School ‘houses’ spark teamwork, leadership

Laurel School District  |  Posted on

Laurel Middle School is committed to meeting the academic, social, and emotion needs of grade 7-8 students. To achieve these goals, a house system continues to be implemented. The purpose of the house culture is to instill teamwork, friendship, cooperation and leadership into the middle school community. The house system also offers a supportive transition from our elementary for incoming seventh graders and builds a team and competitive spirit among our middle school students. Students are randomly divided into six groups, referred to as “houses.” Houses are based on mythological characters in Ancient Greek culture. The houses, named after Greek mythological creatures, are a nod to our Spartan connections. Additionally, teacher mentors are randomly assigned a house.

Once a student joins the house, he or she remains in that house throughout middle school. Houses compete in both academic and athletic challenges, as well as in other competitions. A very important component of our house system is a service learning project. While competition amongst houses is an integral part of the process, our staff’s goal is to build a more supportive, engaging, responsible and socially aware learning environment at Laurel Middle School. Eighth graders Mara Bartley of Pegasus House, and Tyler Shearer of Sphinx House, agreed that being a part of a house is a good way to get to know classmates they are not typically around. Tyler added that it “helps you work on your social skills” and “we are teammates.”

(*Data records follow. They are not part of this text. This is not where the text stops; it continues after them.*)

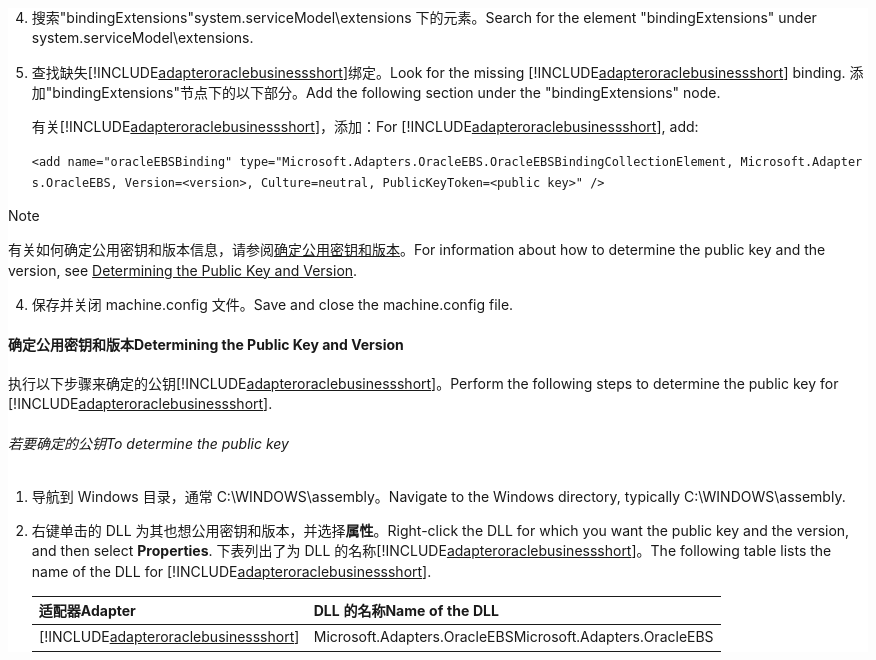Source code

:    4. <span data-ttu-id="afa91-135">搜索"bindingExtensions"system.serviceModel\extensions 下的元素。</span><span class="sxs-lookup"><span data-stu-id="afa91-135">Search for the element "bindingExtensions" under system.serviceModel\extensions.</span></span>  

   5. <span data-ttu-id="afa91-136">查找缺失[!INCLUDE[adapteroraclebusinessshort](../../includes/adapteroraclebusinessshort-md.md)]绑定。</span><span class="sxs-lookup"><span data-stu-id="afa91-136">Look for the missing [!INCLUDE[adapteroraclebusinessshort](../../includes/adapteroraclebusinessshort-md.md)] binding.</span></span> <span data-ttu-id="afa91-137">添加"bindingExtensions"节点下的以下部分。</span><span class="sxs-lookup"><span data-stu-id="afa91-137">Add the following section under the "bindingExtensions" node.</span></span>  

       <span data-ttu-id="afa91-138">有关[!INCLUDE[adapteroraclebusinessshort](../../includes/adapteroraclebusinessshort-md.md)]，添加：</span><span class="sxs-lookup"><span data-stu-id="afa91-138">For [!INCLUDE[adapteroraclebusinessshort](../../includes/adapteroraclebusinessshort-md.md)], add:</span></span>  

      ```  
      <add name="oracleEBSBinding" type="Microsoft.Adapters.OracleEBS.OracleEBSBindingCollectionElement, Microsoft.Adapters.OracleEBS, Version=<version>, Culture=neutral, PublicKeyToken=<public key>" />  
      ```  

   > [!NOTE]
   >  <span data-ttu-id="afa91-139">有关如何确定公用密钥和版本信息，请参阅[确定公用密钥和版本](#BKMK_PubKey)。</span><span class="sxs-lookup"><span data-stu-id="afa91-139">For information about how to determine the public key and the version, see [Determining the Public Key and Version](#BKMK_PubKey).</span></span>  

4. <span data-ttu-id="afa91-140">保存并关闭 machine.config 文件。</span><span class="sxs-lookup"><span data-stu-id="afa91-140">Save and close the machine.config file.</span></span>  

####  <a name="BKMK_PubKey"></a> <span data-ttu-id="afa91-141">确定公用密钥和版本</span><span class="sxs-lookup"><span data-stu-id="afa91-141">Determining the Public Key and Version</span></span>  
 <span data-ttu-id="afa91-142">执行以下步骤来确定的公钥[!INCLUDE[adapteroraclebusinessshort](../../includes/adapteroraclebusinessshort-md.md)]。</span><span class="sxs-lookup"><span data-stu-id="afa91-142">Perform the following steps to determine the public key for [!INCLUDE[adapteroraclebusinessshort](../../includes/adapteroraclebusinessshort-md.md)].</span></span>  

###### <a name="to-determine-the-public-key"></a><span data-ttu-id="afa91-143">若要确定的公钥</span><span class="sxs-lookup"><span data-stu-id="afa91-143">To determine the public key</span></span>  

1. <span data-ttu-id="afa91-144">导航到 Windows 目录，通常 C:\WINDOWS\assembly。</span><span class="sxs-lookup"><span data-stu-id="afa91-144">Navigate to the Windows directory, typically C:\WINDOWS\assembly.</span></span>  

2. <span data-ttu-id="afa91-145">右键单击的 DLL 为其也想公用密钥和版本，并选择**属性**。</span><span class="sxs-lookup"><span data-stu-id="afa91-145">Right-click the DLL for which you want the public key and the version, and then select **Properties**.</span></span> <span data-ttu-id="afa91-146">下表列出了为 DLL 的名称[!INCLUDE[adapteroraclebusinessshort](../../includes/adapteroraclebusinessshort-md.md)]。</span><span class="sxs-lookup"><span data-stu-id="afa91-146">The following table lists the name of the DLL for [!INCLUDE[adapteroraclebusinessshort](../../includes/adapteroraclebusinessshort-md.md)].</span></span>  


   |                                         <span data-ttu-id="afa91-147">适配器</span><span class="sxs-lookup"><span data-stu-id="afa91-147">Adapter</span></span>                                         |       <span data-ttu-id="afa91-148">DLL 的名称</span><span class="sxs-lookup"><span data-stu-id="afa91-148">Name of the DLL</span></span>        |
   |-----------------------------------------------------------------------------------------|------------------------------|
   | [!INCLUDE[adapteroraclebusinessshort](../../includes/adapteroraclebusinessshort-md.md)] | <span data-ttu-id="afa91-149">Microsoft.Adapters.OracleEBS</span><span class="sxs-lookup"><span data-stu-id="afa91-149">Microsoft.Adapters.OracleEBS</span></span> |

Because of pandemic restrictions, house events were limited this year, but activities and competitions were implemented in the spring. Activities included a house reveal event for the seventh graders and an end-of-the-year recognition and field day for all students. Middle school students also concluded the year with their service project, a community work day where students cleaned up the buildings and grounds on the Laurel campus. On May 27, students spend time cleaning the press box, trimming bushes, weeding, sweeping dugouts, and more. Tyler and Mara shared that the service day teaches students responsibility for the future and “what you need to get done and keep on top of.” The afternoon concluded with house team competitions like timed dance competition where students danced until they could knock ping pong balls out of an empty tissue box strapped to their backs. Students then enjoyed a movie and snacks to celebrate the year’s end. Throughout the spring, students in each house could also earn tickets for being kind, safe, or responsible and for meeting attendance and grade goals. The house with the most tickets and points earned a house luncheon during the last week of school. The middle school staff plans to start off next year by reestablishing the full house environment created early last school year.